Sebetulnya memang seharusnya kita masuk sebagai calon anggota legislatif (Caleg). Kebetulan kemarin juga banyak teman-teman dari penyandang cacat yang mengkaderkan
diri menjadi Caleg. Yang baru saya tahu adalah kalau tidak salah di Bantul ada tuna netra yang berhasil terpilih menjadi anggota legislatif. Mudah-mudahan
dari sini kita bisa menyalurkan aspirasi tuna netra karena terus terang saat ini masih kurang kepedulian pada tuna netra. Misalnya, peraturan lalu lintas
yang baru disahkan tidak berpihak pada penyandang cacat. Ada satu pasal yang meminta untuk pejalan kaki penyandang cacat diberi tanda. Yang sangat marah
sekali adalah orang-orang tua dari penyandang cacat tuna grahita. Bayangkan, dengan beban mereka sudah menjadi penyandang cacat tapi masih harus ditandai
lagi. Itu menjadi beban psikologis. Mungkin maksudnya baik tapi karena ketidaktahuan atau caranya salah. Padahal pembuat kebijakan sudah sering bolak-balik
ke luar negeri, tapi masih membuat kebijakan seperti ini.
Selain perwakilan langsung, apakah Anda juga mempunyai perwakilan di media massa barangkali ada orang yang suka menulis di koran atau seperti sekarang muncul
di acara radio atau di forum lain? Apakah hal itu suka Anda lakukan sebagai pengurus Pertuni?

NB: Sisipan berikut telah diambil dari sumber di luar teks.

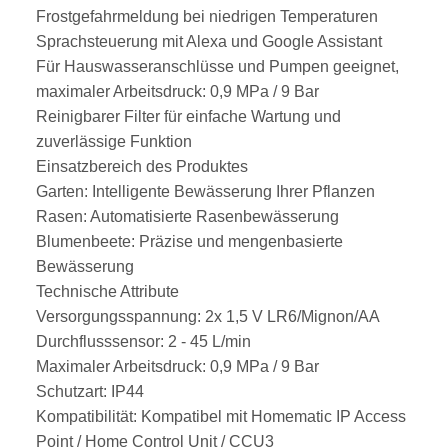
Frostgefahrmeldung bei niedrigen Temperaturen
Sprachsteuerung mit Alexa und Google Assistant
Für Hauswasseranschlüsse und Pumpen geeignet,
maximaler Arbeitsdruck: 0,9 MPa / 9 Bar
Reinigbarer Filter für einfache Wartung und
zuverlässige Funktion
Einsatzbereich des Produktes
Garten: Intelligente Bewässerung Ihrer Pflanzen
Rasen: Automatisierte Rasenbewässerung
Blumenbeete: Präzise und mengenbasierte
Bewässerung
Technische Attribute
Versorgungsspannung: 2x 1,5 V LR6/Mignon/AA
Durchflusssensor: 2 - 45 L/min
Maximaler Arbeitsdruck: 0,9 MPa / 9 Bar
Schutzart: IP44
Kompatibilität: Kompatibel mit Homematic IP Access
Point / Home Control Unit / CCU3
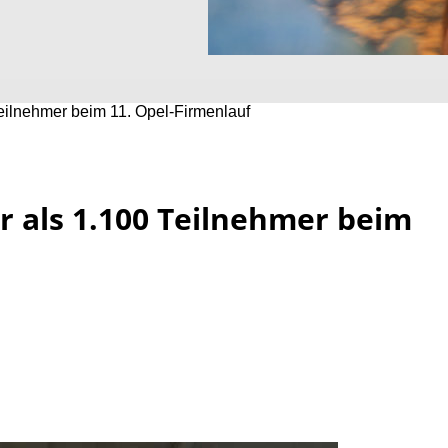
Teilnehmer beim 11. Opel-Firmenlauf
r als 1.100 Teilnehmer beim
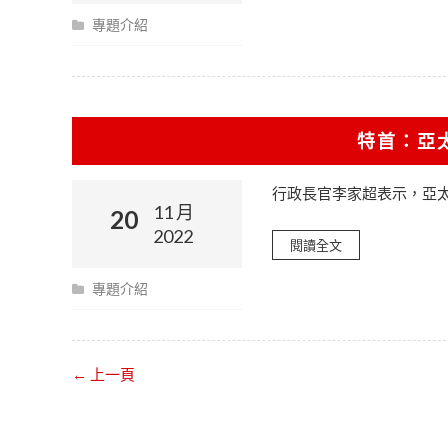
專題介紹
特首：亞
行政長官李家超表示，亞
11 月
20
2022
閱讀全文
專題介紹
← 上一頁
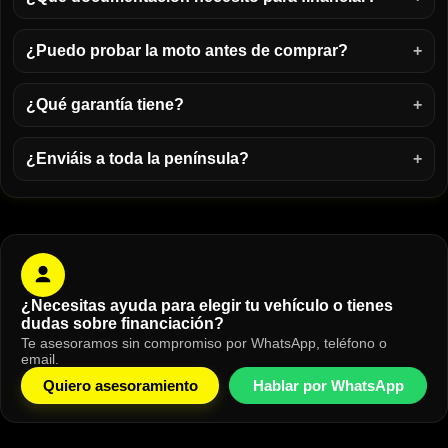
¿Puedo probar la moto antes de comprar?
¿Qué garantía tiene?
¿Enviáis a toda la península?
¿Necesitas ayuda para elegir tu vehículo o tienes
dudas sobre financiación?
Te asesoramos sin compromiso por WhatsApp, teléfono o
email.
Quiero asesoramiento
Hablar por WhatsApp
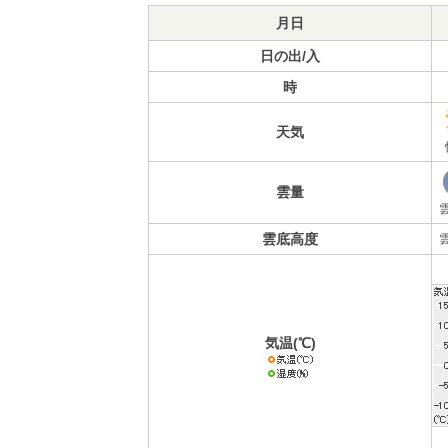
月日
日の出/入
時
天気
雲量
雲底高度
気温(℃)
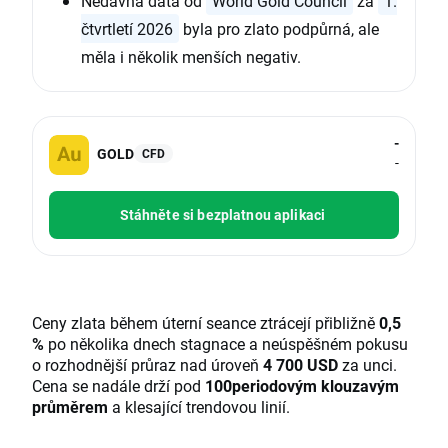
Nedávná data od
World Gold Council
za
1.
čtvrtletí 2026
byla pro zlato podpůrná, ale
měla i několik menších negativ.
-
GOLD
CFD
-
Stáhněte si bezplatnou aplikaci
Ceny zlata během úterní seance ztrácejí přibližně
0,5
%
po několika dnech stagnace a neúspěšném pokusu
o rozhodnější průraz nad úroveň
4 700 USD
za unci.
Cena se nadále drží pod
100periodovým klouzavým
průměrem
a klesající trendovou linií.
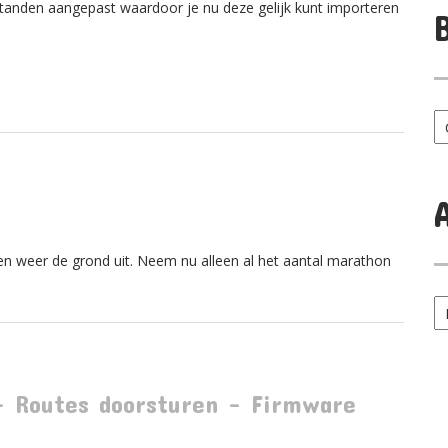
standen aangepast waardoor je nu deze gelijk kunt importeren
B
ca
n weer de grond uit. Neem nu alleen al het aantal marathon
Ar
p
m
– Routes doorsturen – Firmware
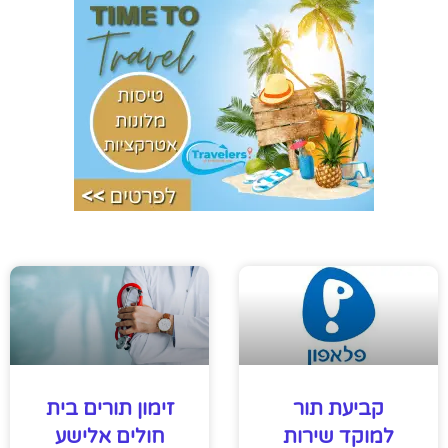
קביעת תור
זימון תורים בית
למוקד שירות
חולים אלישע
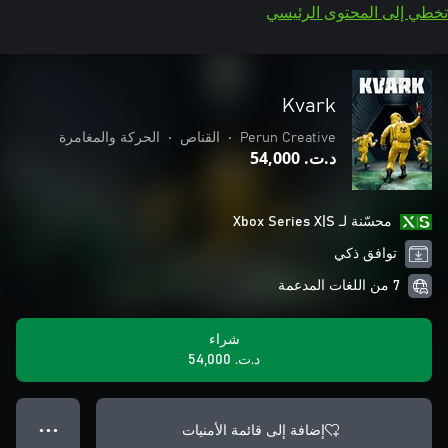
تخطي إلى المحتوى الرئيسي
Kvark
Perun Creative
•
القناص
•
الحركة والمغامرة
د.ت.‏ 54,000
محسّنة لـ Xbox Series X|S
توافق ذكي
7 من اللغات المدعمة
شراء
د.ت.‏ 54,000
إضافة إلى قائمة الأمنيات
● ● ●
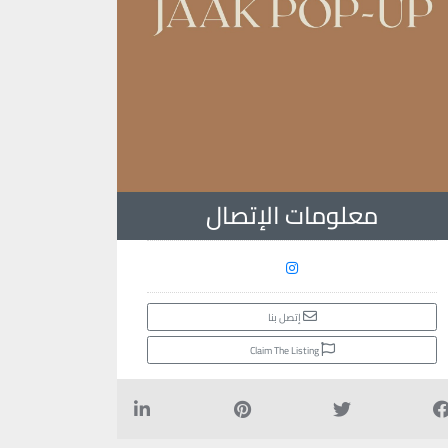
معلومات الإتصال
إتصل بنا
Claim The Listing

Kita pernah melakukan Rapat Dengar Pendapat (RDP) dengan DPR dan juga
talkshow-talkshow di televisi, tergantung isunya. Saat ini yang kita banyak dengungkan adalah masalah Pemilu tadi, tetapi ada hal-hal lain juga misalnya
masalah pendidikan, ketenagakerjaan yang kita coba advokasikan pada setiap kesempatan.
Apakah hal itu tidak membuat kehidupan Rina lebih stres karena memikirkan persoalan banyak sekali, walaupun semua orang Indonesia juga stres tetapi pada
umumnya tidak mau menambah beban pribadi?

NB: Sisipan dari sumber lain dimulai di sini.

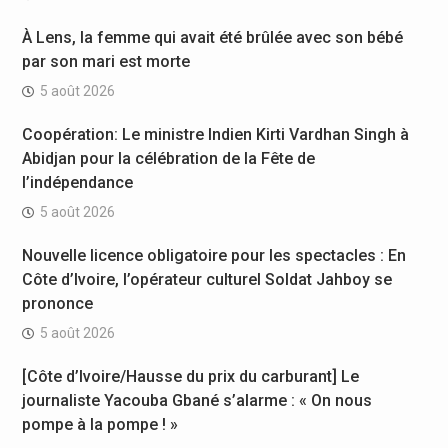
À Lens, la femme qui avait été brûlée avec son bébé
par son mari est morte
5 août 2026
Coopération: Le ministre Indien Kirti Vardhan Singh à
Abidjan pour la célébration de la Fête de
l’indépendance
5 août 2026
Nouvelle licence obligatoire pour les spectacles : En
Côte d’Ivoire, l’opérateur culturel Soldat Jahboy se
prononce
5 août 2026
[Côte d’Ivoire/Hausse du prix du carburant] Le
journaliste Yacouba Gbané s’alarme : « On nous
pompe à la pompe ! »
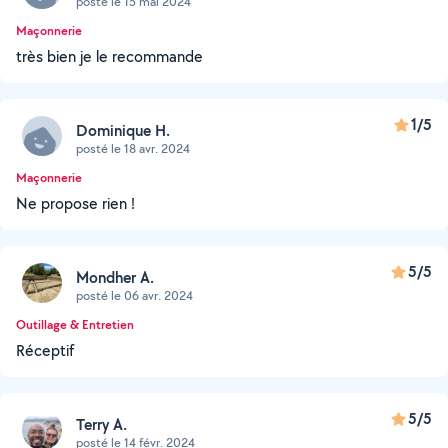
posté le 15 mai 2024
Maçonnerie
très bien je le recommande
1/5
Dominique H.
posté le 18 avr. 2024
Maçonnerie
Ne propose rien !
5/5
Mondher A.
posté le 06 avr. 2024
Outillage & Entretien
Réceptif
5/5
Terry A.
posté le 14 févr. 2024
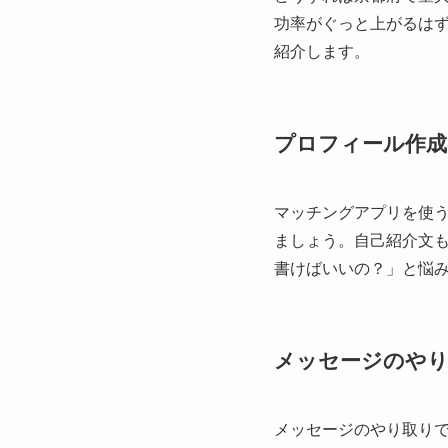
功率がぐっと上がるは
紹介します。
プロフィール作
マッチングアプリを使
ましょう。自己紹介文
書けばいいの？」と悩
メッセージのや
メッセージのやり取り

Saya justru bangga bisa menjadi bagian dari itu semua. Jika memang ada perubahan di sana, saya ingin turut menjadi bagian, walaupun terkecil saja tidak
apa-apa. Tidak usah yang besar tapi saya dapat ikut berpartisipasi dalam perubahan yang lebih baik.
Hal yang bisa kita pelajari dari sikap Anda karena perubahan itu pasti datang cuma kita tidak tahu ke arah mana. Lalu, apa yang menjadi perhatian Anda dan
kawan-kawan ke depan?
Masalah perempuan tuna netra atau penyandang cacat. Kami mendapatkan diskriminasi ganda yaitu sebagai penyandang cacat dan perempuan. Jadi, sebagai perempuan
sudah mendapat diskriminasi, kemudian juga diskriminasi sebagai penyandang cacat. Apalagi kalau kita datang dari keluarga yang miskin maka beban diskriminasi
menjadi berlipat tiga.
Banyak perempuan-perempuan tuna netra atau peyandang cacat yang mendapat kekerasan budaya tanpa kekerasan. Artinya, kekerasan budaya itu justru ditimbulkan
dari banyaknya kasih sayang, dimana perempuan tuna netra diharuskan di rumah saja, tidak usah kemana-mana. Akhirnya, mereka tidak mendapatkan akses pendidikan,
kalau mereka tidak mendapatkan akses pendidikan maka mereka akan menjadi tidak berpendidikan sehingga saat dewasa mereka tidak dapat mengakses pekerjaan.
Pada akhirnya itu akan menimbulkan dan menguatkan stigma bahwa perempuan tuna netra adalah beban keluarga.